A lower rate of death from lung cancer, which kills the most people each year, accounted for nearly half of the total decline in cancer mortality. In 2018, 142,081 people died from lung / bronchial cancer, according to the report. Researchers say this advance can be attributed to reducing smoking and improving cancer detection and treatment. In contrast, the decline in mortality rates from prostate, breast and colon cancer has slowed in recent years.

Survival rates in black patients were lower than in white for almost all cancers. Overall, the five-year survival rate for white patients was 68 percent compared to 63 percent for black patients from 2010 to 2016. However, the differences in overall cancer mortality between black and white patients decreased from 33 percent in 1993 to 13 percent in 2018.

“While recent advances in the treatment of lung cancer and several other cancers are cause for celebration, it is worrying to recognize the persistent racial, socio-economic, and geographic disparities in highly preventable cancers,” said William Cance, the American’s chief medical and scientific officer Cancer Society says in a statement. “There continues to be a need for increased investment in equitable cancer control and clinical research to create more advanced treatment options that will help accelerate progress in the fight against cancer.”

The researchers highlight cervical cancer as the second leading cause of death in women aged 20 to 39 in the United States.

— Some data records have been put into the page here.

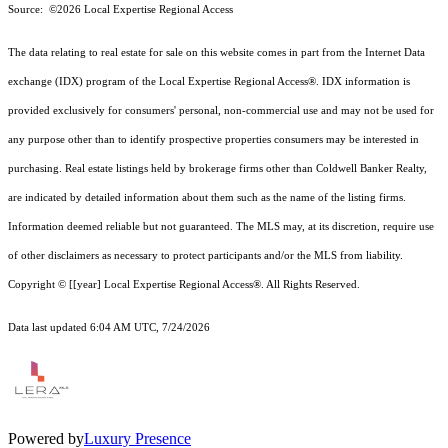
Source: ©2026 Local Expertise Regional Access
The data relating to real estate for sale on this website comes in part from the Internet Data
exchange (IDX) program of the Local Expertise Regional Access®. IDX information is
provided exclusively for consumers' personal, non-commercial use and may not be used for
any purpose other than to identify prospective properties consumers may be interested in
purchasing. Real estate listings held by brokerage firms other than Coldwell Banker Realty,
are indicated by detailed information about them such as the name of the listing firms.
Information deemed reliable but not guaranteed.
The MLS may, at its discretion, require use
of other
disclaimer
s as necessary to protect participants and/or the MLS from liability.
Copyright © [[year] Local Expertise Regional Access®. All Rights Reserved.
Data last updated 6:04 AM UTC, 7/24/2026
Powered by
Luxury Presence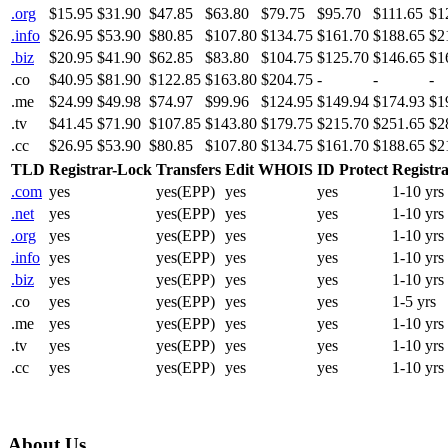
.org
$15.95
$31.90
$47.85
$63.80
$79.75
$95.70
$111.65
$1
.info
$26.95
$53.90
$80.85
$107.80
$134.75
$161.70
$188.65
$2
.biz
$20.95
$41.90
$62.85
$83.80
$104.75
$125.70
$146.65
$1
.co
$40.95
$81.90
$122.85
$163.80
$204.75
-
-
-
.me
$24.99
$49.98
$74.97
$99.96
$124.95
$149.94
$174.93
$1
.tv
$41.45
$71.90
$107.85
$143.80
$179.75
$215.70
$251.65
$2
.cc
$26.95
$53.90
$80.85
$107.80
$134.75
$161.70
$188.65
$2
TLD
Registrar-Lock
Transfers
Edit WHOIS
ID Protect
Registra
.com
yes
yes(EPP)
yes
yes
1-10 yrs
.net
yes
yes(EPP)
yes
yes
1-10 yrs
.org
yes
yes(EPP)
yes
yes
1-10 yrs
.info
yes
yes(EPP)
yes
yes
1-10 yrs
.biz
yes
yes(EPP)
yes
yes
1-10 yrs
.co
yes
yes(EPP)
yes
yes
1-5 yrs
.me
yes
yes(EPP)
yes
yes
1-10 yrs
.tv
yes
yes(EPP)
yes
yes
1-10 yrs
.cc
yes
yes(EPP)
yes
yes
1-10 yrs
About Us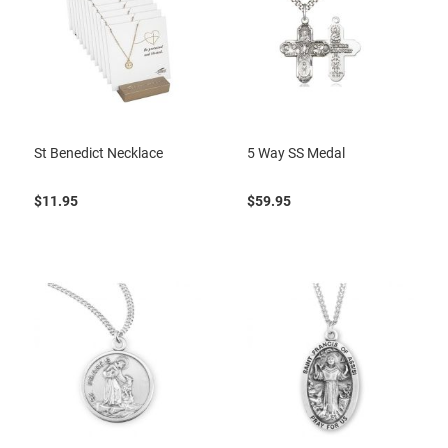
St Benedict Necklace
5 Way SS Medal
$11.95
$59.95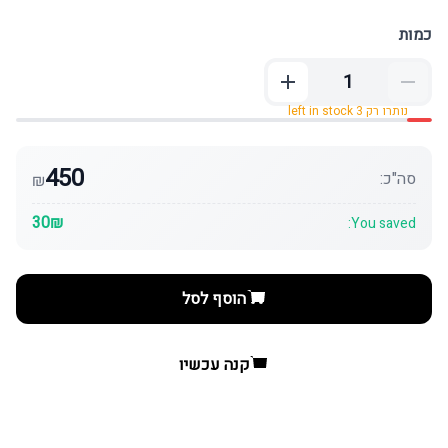
כמות
נותרו רק 3 left in stock
450
סה"כ:
₪
30₪
You saved:
הוסף לסל
קנה עכשיו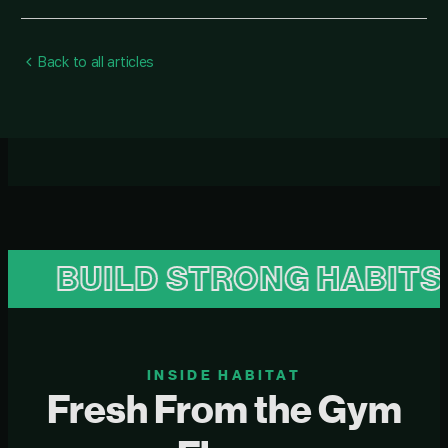
Back to all articles
UILD STRONG HABITS
B
INSIDE HABITAT
Fresh From the Gym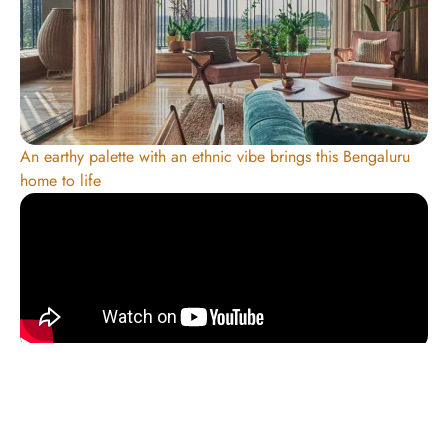
An earthy palette with an ethnic vibe brings this Bengaluru
home to life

Although this cancer is largely preventable through screening and HPV vaccination, more than 4,000 women – about 11 a day – died of cervical cancer in the US in 2018. “We can examine this cancer, not just examine it. we can prevent it. We know what to do, we just need to get much better at actually doing it, ”said Deborah Schrag, director of population studies at the Dana-Farber Cancer Institute and professor of medicine at Harvard Medical School who was not an author Study tells abc news.

Cancer is still the second leading cause of death in the United States. According to the report, 1,898,160 new cancer cases and 608,570 cancer deaths are expected in 2021. Those estimates don’t take into account the potential impact of COVID-19 on cancer diagnoses and outcomes, Rebecca Siegel, cancer epidemiologist with the American Cancer Society and the study’s lead author, said in the statement. “We anticipate that disruptions in access to cancer treatment in 2020 will lead to a downstream increase in advanced-stage diagnoses that could hamper progress in reducing cancer mortality rates in the years to come.”